Key insight: Cross-domain benchmarks reveal that coordinated AI agents improve scientific inference when different disciplines each capture only part of the phenomenon, with cross-channel composites improving over single-channel baselines in climate-vector emergence and exoplanet vetting.


The Log is the Agent: Event-Sourced Reactive Graphs for Auditable, Forkable Agentic Systems

arXiv: 2605.21997

The Log is the Agent: Event-Sourced Reactive Graphs for Auditable, Forkable Agentic Systems
The Log is the Agent: Event-Sourced Reactive Graphs for Auditable, Forkable Agentic Systems

ActiveGraph represents a fundamental shift from traditional agent frameworks where the language model comes first, then tools, then rules, and finally a logging layer bolted on for observability. Instead, the append-only event log is the source of truth; the working graph is a deterministic projection of that log; and behaviors react to changes in the graph and emit new events.

This single design decision yields three properties that retrieval-and-summarization memory systems do not provide: deterministic replay of any run from its log, cheap forking that branches a run at any event without re-executing the shared prefix, and end-to-end lineage from a high-level goal down to the individual model call that produced each artifact. The framework presents a determinism contract that makes replay sound and a worked diligence example whose full causal structure is reconstructable from the log alone.

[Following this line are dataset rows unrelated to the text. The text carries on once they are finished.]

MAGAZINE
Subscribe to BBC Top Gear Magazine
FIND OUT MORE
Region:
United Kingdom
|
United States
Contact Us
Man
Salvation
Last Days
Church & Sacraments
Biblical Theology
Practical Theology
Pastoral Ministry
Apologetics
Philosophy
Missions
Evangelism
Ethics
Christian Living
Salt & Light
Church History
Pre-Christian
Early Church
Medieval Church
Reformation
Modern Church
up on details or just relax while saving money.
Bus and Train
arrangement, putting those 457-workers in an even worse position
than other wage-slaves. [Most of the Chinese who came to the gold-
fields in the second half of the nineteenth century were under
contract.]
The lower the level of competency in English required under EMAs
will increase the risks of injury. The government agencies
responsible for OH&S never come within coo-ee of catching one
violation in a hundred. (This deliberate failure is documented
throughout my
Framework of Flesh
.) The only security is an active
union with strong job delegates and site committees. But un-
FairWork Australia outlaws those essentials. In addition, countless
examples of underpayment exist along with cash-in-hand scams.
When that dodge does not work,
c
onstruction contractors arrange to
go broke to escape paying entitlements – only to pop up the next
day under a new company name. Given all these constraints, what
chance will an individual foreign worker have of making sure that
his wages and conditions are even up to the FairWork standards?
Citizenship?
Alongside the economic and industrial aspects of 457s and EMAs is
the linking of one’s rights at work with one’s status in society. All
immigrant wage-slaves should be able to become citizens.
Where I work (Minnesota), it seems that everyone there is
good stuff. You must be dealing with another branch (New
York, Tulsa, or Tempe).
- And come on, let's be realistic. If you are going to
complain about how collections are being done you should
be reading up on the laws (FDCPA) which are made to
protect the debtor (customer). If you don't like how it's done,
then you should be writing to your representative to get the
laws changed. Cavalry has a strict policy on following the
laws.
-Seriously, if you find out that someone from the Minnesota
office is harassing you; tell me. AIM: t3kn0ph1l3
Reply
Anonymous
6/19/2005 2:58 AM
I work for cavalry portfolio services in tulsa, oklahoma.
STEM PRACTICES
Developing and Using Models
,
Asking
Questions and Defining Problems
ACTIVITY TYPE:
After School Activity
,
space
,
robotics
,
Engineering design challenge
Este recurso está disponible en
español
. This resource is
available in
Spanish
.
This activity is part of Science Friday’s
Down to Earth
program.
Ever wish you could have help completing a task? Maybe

The approach is unusually well suited to self-improving agents and extends the BabyAGI lineage and prior graph-memory research. By making the event log the foundation of agent behavior, ActiveGraph provides a robust framework for building auditable, forkable agentic systems that can be reliably reproduced and modified, representing a significant advancement in agent architecture design.

Key insight: ActiveGraph framework inverts traditional agent design by making the append-only event log the source of truth, enabling deterministic replay, cheap forking, and end-to-end lineage from high-level goals to individual model calls.


AI-Enabled Serious Games: Integrating Intelligence and Adaptivity in Training Systems

arXiv: 2605.21962

AI-Enabled Serious Games: Integrating Intelligence and Adaptivity in Training Systems
AI-Enabled Serious Games: Integrating Intelligence and Adaptivity in Training Systems

This chapter examines how contemporary AI approaches may support real-time instructional adaptation in serious games, distinguishing between instructional intelligence (capacity to infer learner knowledge and reason about pedagogically appropriate responses) and adaptivity (ability to modify instructional actions during interaction). The work traces developments from early computer-assisted instruction through intelligent tutoring systems (ITS), dynamic difficulty adjustment (DDA), authoring platforms, learning analytics, and recent AI-enabled architectures.

The research highlights how large language models (LLMs), reinforcement learning (RL), and agent-based architectures may contribute to more integrated forms of intelligence and adaptivity in serious games. It discusses practical and research challenges associated with AI-enabled systems, including explainability, validation, computational cost, and the limited empirical evidence regarding long-term learning outcomes in AI-enabled serious games.

The chapter provides a comprehensive synthesis of adaptive learning systems, demonstrating how AI can address persistent challenges in serious games such as static scenario design, authoring bottlenecks, limited learner modeling, and difficulty implementing meaningful real-time instructional adaptation. This work represents a significant step toward more sophisticated and effective training systems using AI technologies.

Key insight: AI integration in serious games enables dynamic scenario variation, contextual feedback, adaptive pacing, and learner-state modeling, addressing persistent challenges in static scenario design and authoring bottlenecks.